I can't tell you how bitter I am that this guy just graduated from an IVY league school, got published and is prettier than I am. He's on the list of people who frustrate the crap out of me because my book is unsold and is better written than this is. Unfortunately, it's the ideas that sell these books, not the quality (although I can't believe it came out in hardback).

All that said, Delaney stays well away from every cliche I can think of, he doesn't get into annoying personal stuff with any of his characters (they have backstories that I found interesting, as opposed to obligatory of annoying). He does the army scenes okay, and he does the hard boiled detective stuff very, very well. I didn't enjoy the perspective changes, there's about two chapters that are told in first person, and sometimes the story stays with the detectives and sometimes it doesn't. I wish it had stayed with them more, the flashes to the critter killing people didn't do anything for me.

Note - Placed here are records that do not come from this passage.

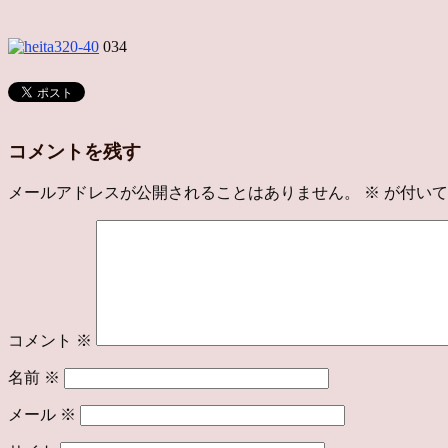
034
コメントを残す
メールアドレスが公開されることはありません。
※
が付いて
コメント
※
名前
※
メール
※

A 'something' is locked in a boat sunken off the Solomon Islands during WWII. It is eventually retrieved, taken to Boston, and gets loose on the population. There seems to be a pattern to the killings, and this leads to stories of ancient Mesopotamia, Demons, Angels, the Shroud of Turin, mutated skeletons, and other stuff that's actually hard to believe! Oh, and re-incarnation.

I was surprised at how 'spiritual' the book was willing to go, to the degree that with some less violence and language, this could have been published as a 'warfare against evil' book in a Christian bookstore instead.

In the end, Delaney, I think, tries to explore too many ideas in one book. I think he has a fertile imagination, and I'll watch where he goes. I will dismiss him immediately, however, if he writes a sequel to this before he does anything else.

Oh, and you may read comparisons of this to RELIC. Don't believe it. The only similarity is an unexplained creature.

Rating: 2 stars
Summary: Entertaining but shockingly poorly written in parts
Review: I had a relatively large review written, but it seems pointless as I appear to be in the minority here. Bottom line, this book feels as though it were written by Jason Schwarzman's character in "Rushmore." It's derivative and the prose is just awful in places. I'm utterly astounded that it's received such good notices.
I will say that it was reasonably entertaining and well-paced. However, it's pretty far from unique. For a better experience, read "Relic" and its sequel "Reliquary."

Rating: 5 stars
Summary: rajiv
Review: for the 1st time writer, this is excellent stuff.

i was amazed at the way each character carried weight especially brogan/jefferson/maceena.

on the whole , this book is a must read and should be rated 5 stars for all its worth.

Rating: 5 stars
Summary: one of the best first books written.
Review: i leave the details of the book to others, i just wanted to say that this is a very good book to read and it is in the vein of sci-fi horror. i just wanted to ask, amazon.com has not listed his next book, is he still writing and if he is does anyone know when his next book going to come out.

Rating: 3 stars
Summary: not bad!
Review: a curious book. at times frantic in pace, other times decidedly sluggish. too long but also containing a bunch of absolutely gripping scenes. begins as a war novel, then becomes a submarine adventure, then a horror-thriller clearly in the preston-child vein, then a .... what exactly? let's say, a "demonological-almost religious-esoterical" story. horrible murders, reincarnation, a very particular romance (you'll see), the knights templars, the crusades, a detective story, the war in bosnia, WWII .... seems ludicrous? well, the fact that delaney just succeeds in NOT writing a ridiculuos book it's proof of a very promising, if flawed, debut. the solution, however, is one of the most far-fetched and improbable i've EVER read: the chain of coincidences it assumes is simply unbelievable. however, i'm waiting with curiosity for a second, more tightly edited book, which could establish delaney as a very serious alternative to preston and child.